Your instructions ::
From the rows below, pull out every line that contains the word "lowest".

* * *

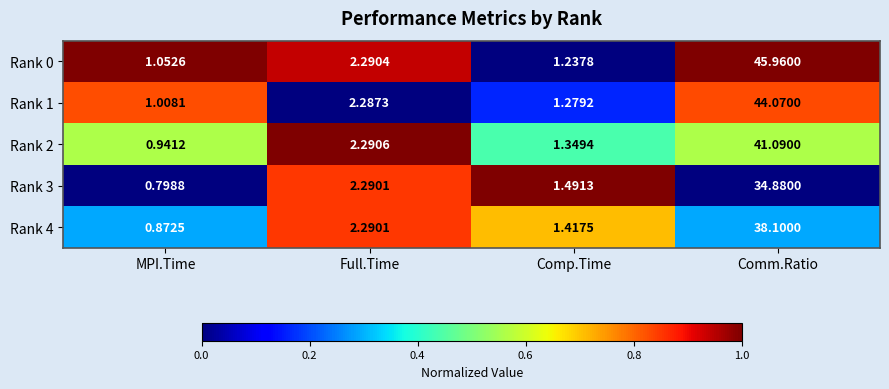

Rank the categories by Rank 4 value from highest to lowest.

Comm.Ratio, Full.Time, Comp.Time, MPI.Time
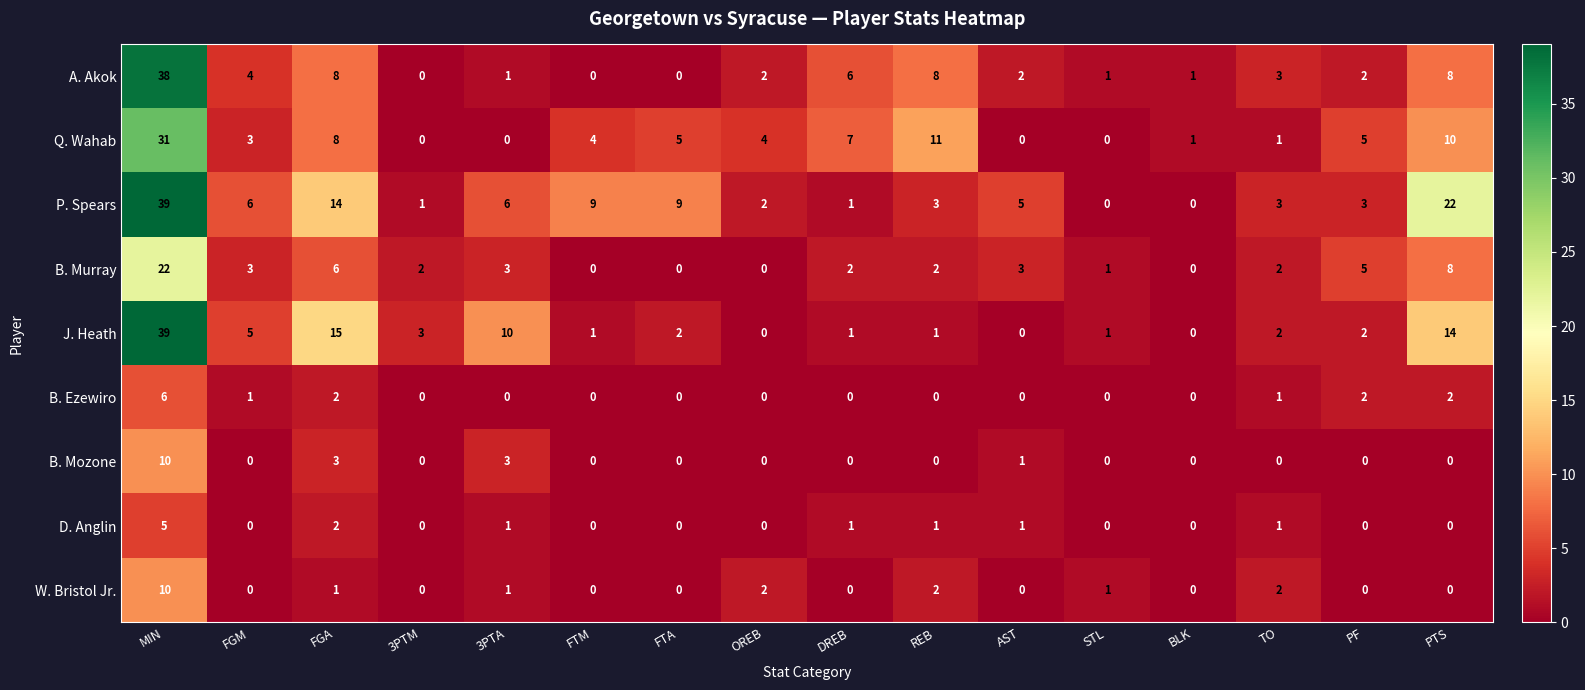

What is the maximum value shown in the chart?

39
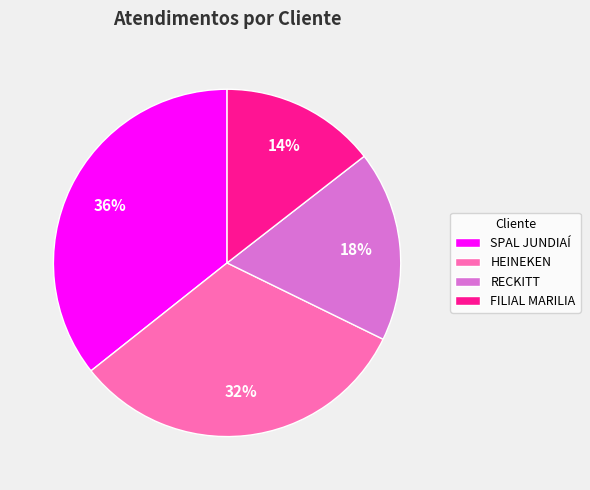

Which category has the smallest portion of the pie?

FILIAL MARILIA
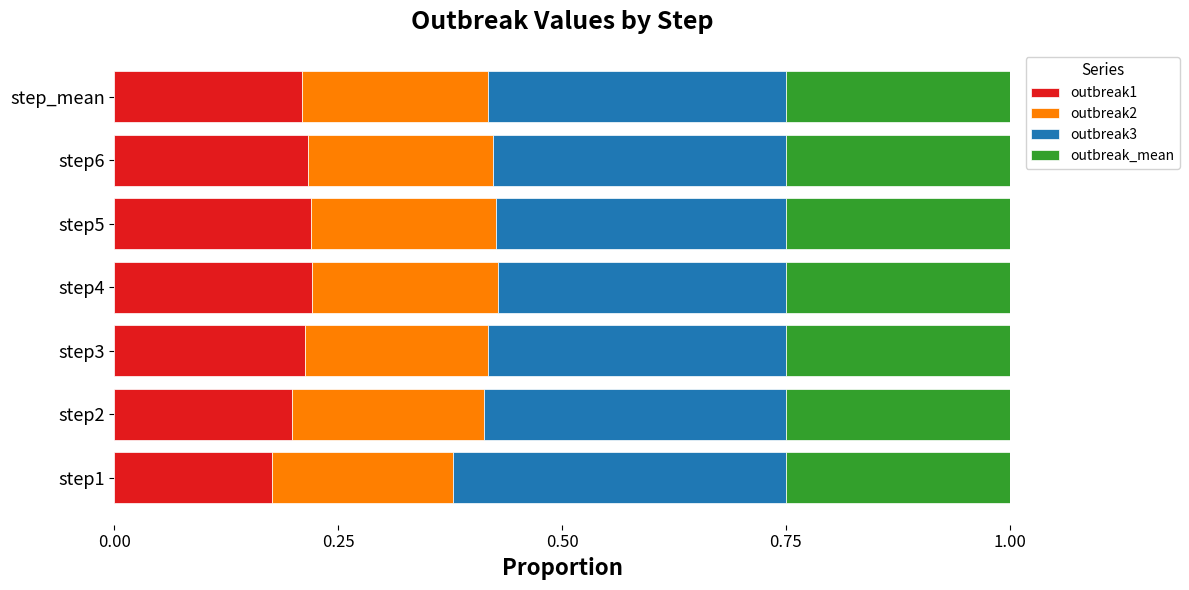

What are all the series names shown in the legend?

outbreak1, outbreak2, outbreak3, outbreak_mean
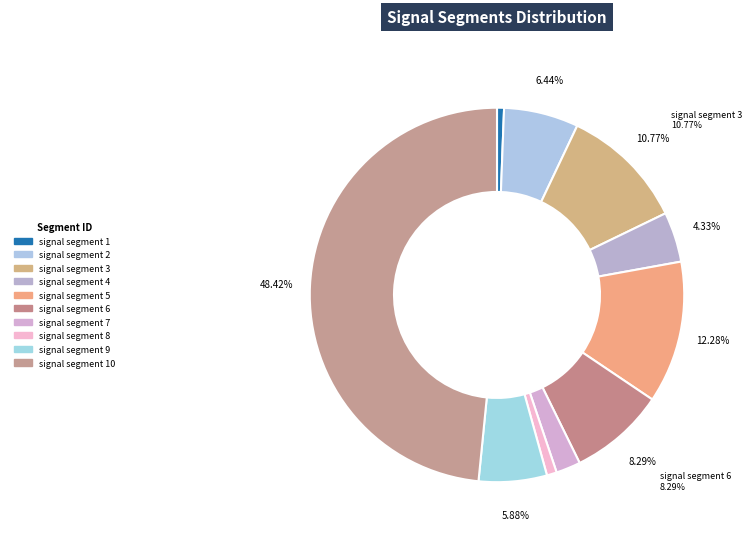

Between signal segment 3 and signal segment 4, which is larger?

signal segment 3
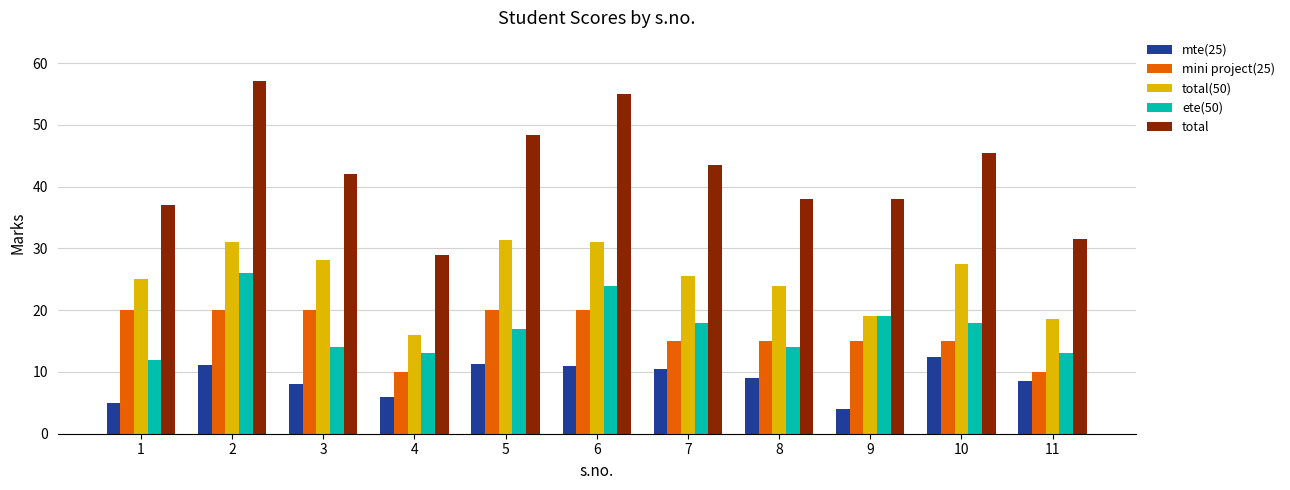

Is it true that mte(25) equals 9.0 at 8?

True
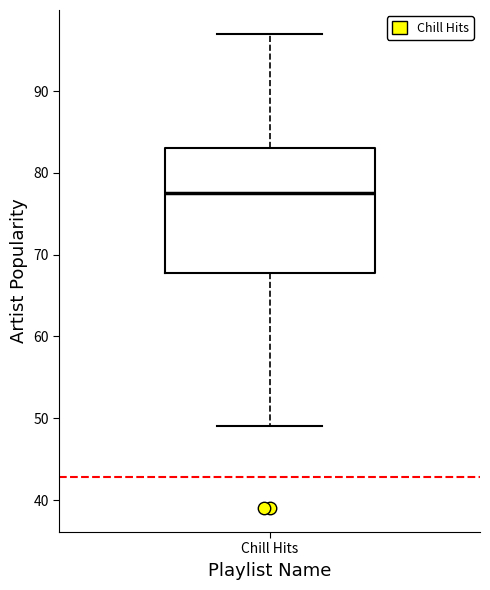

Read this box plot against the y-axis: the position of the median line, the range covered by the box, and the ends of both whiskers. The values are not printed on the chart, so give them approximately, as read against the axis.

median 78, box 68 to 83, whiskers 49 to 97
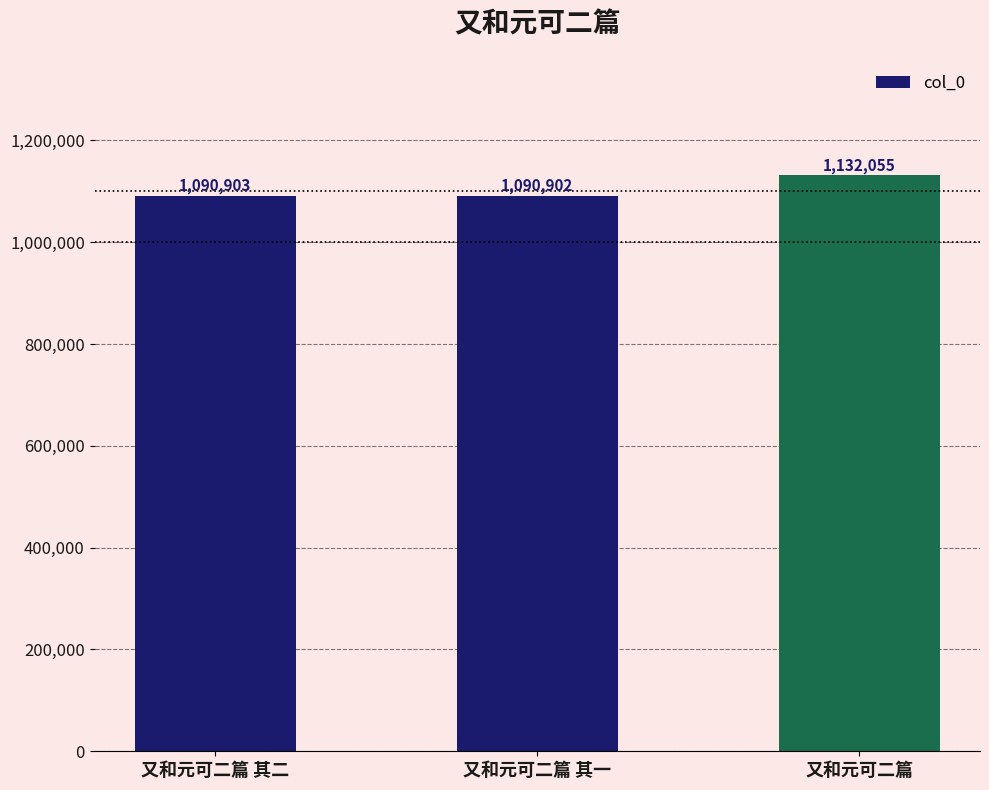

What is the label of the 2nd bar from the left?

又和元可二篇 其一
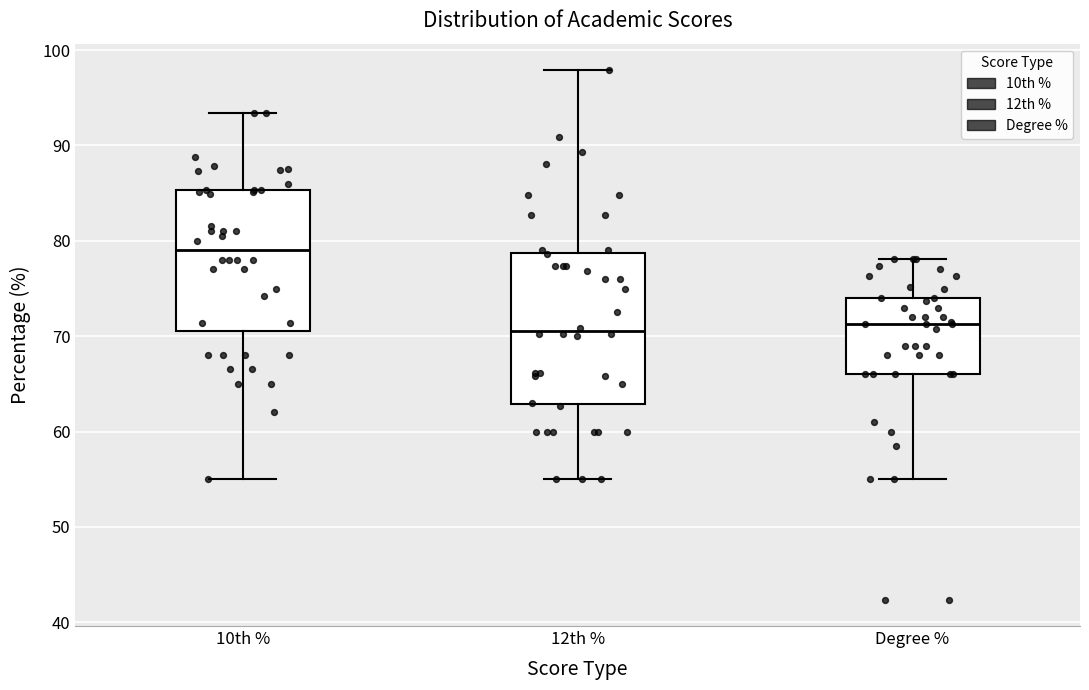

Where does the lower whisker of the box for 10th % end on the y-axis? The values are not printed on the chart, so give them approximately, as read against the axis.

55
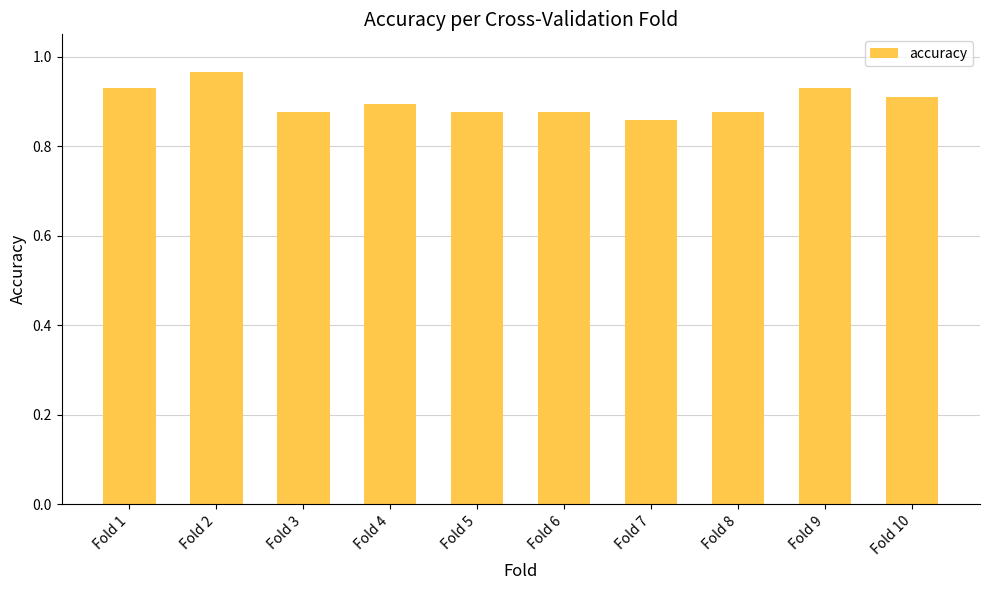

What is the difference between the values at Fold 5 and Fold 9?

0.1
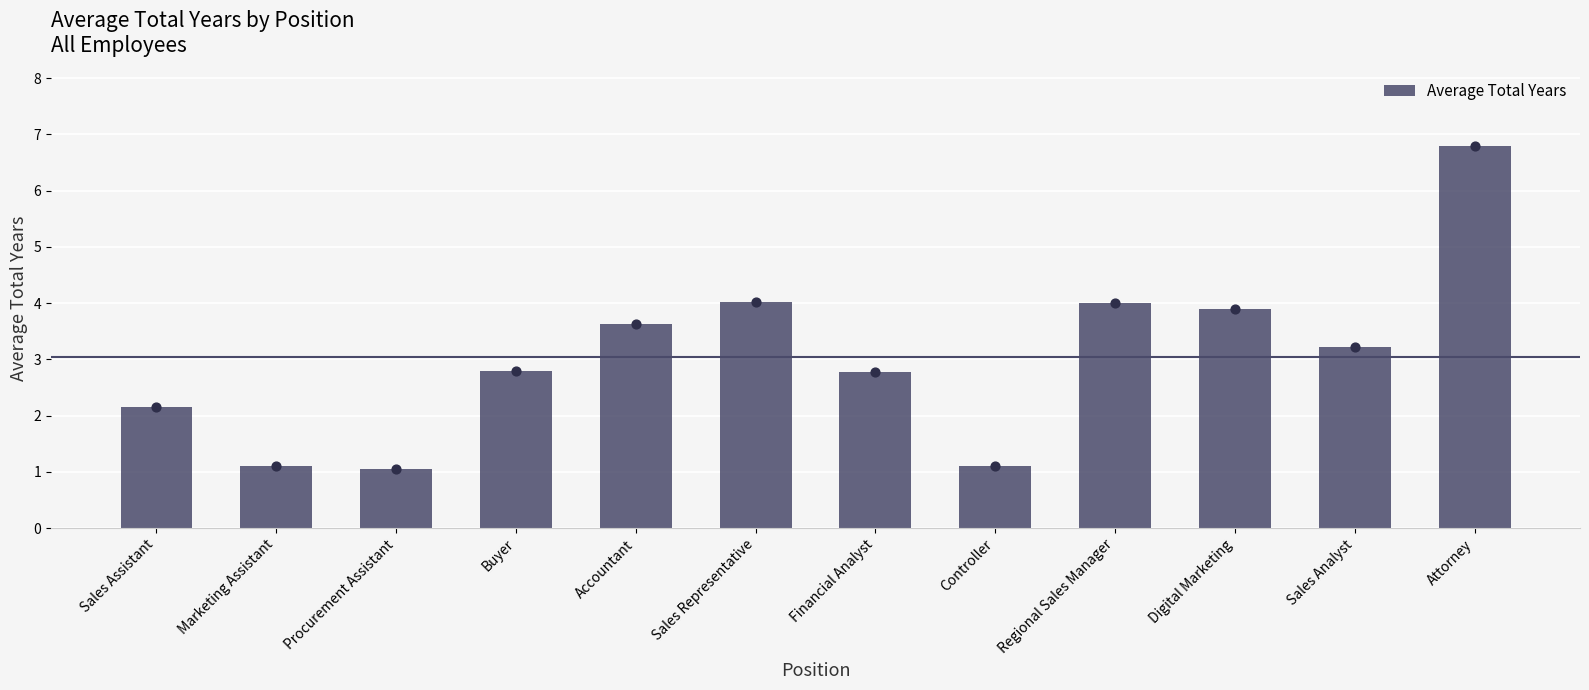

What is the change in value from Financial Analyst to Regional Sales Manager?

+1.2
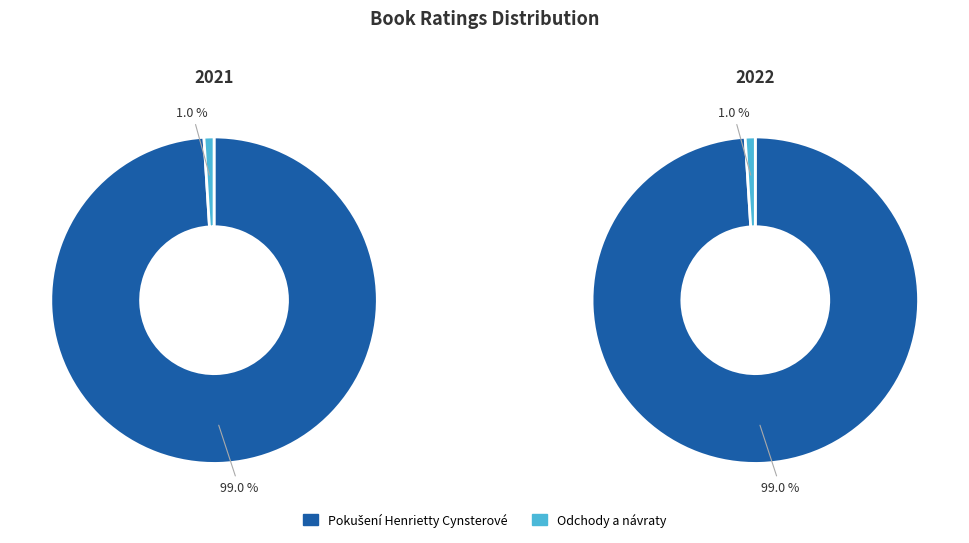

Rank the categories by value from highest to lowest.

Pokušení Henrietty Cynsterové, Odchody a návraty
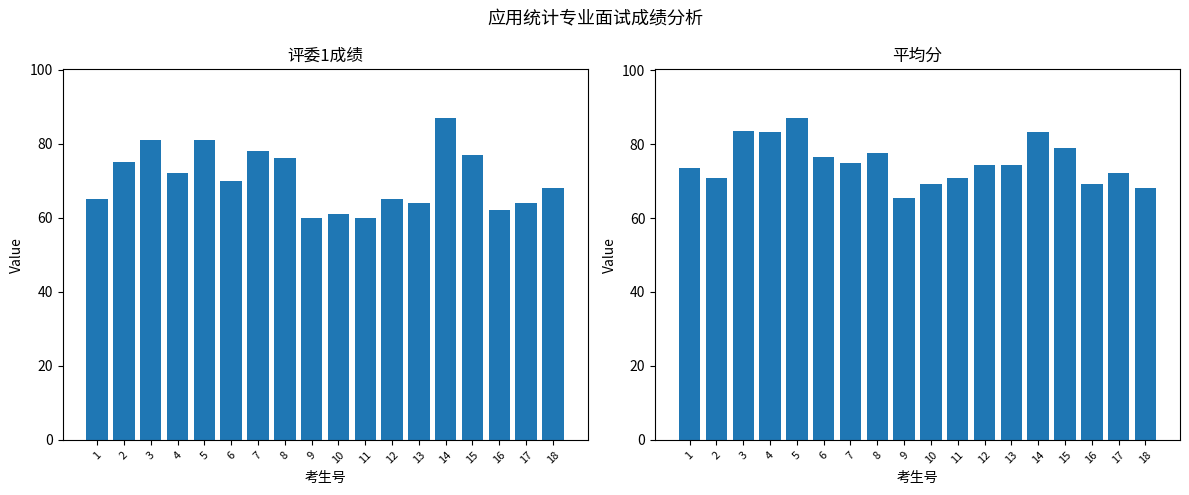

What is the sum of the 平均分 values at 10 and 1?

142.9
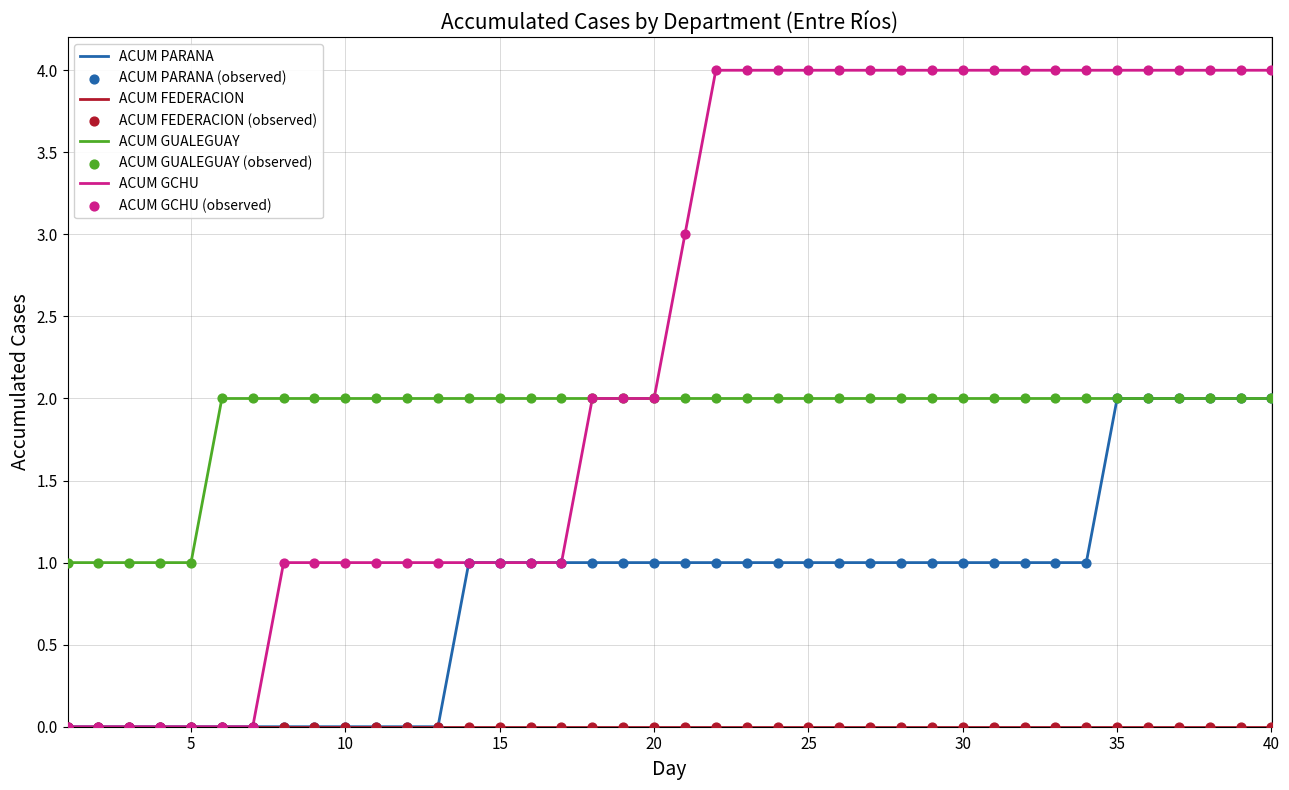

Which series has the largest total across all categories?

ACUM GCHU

* * *

Solution to the problem ::
Rank the categories by Rank 4 value from highest to lowest.
Rank the categories by value from highest to lowest.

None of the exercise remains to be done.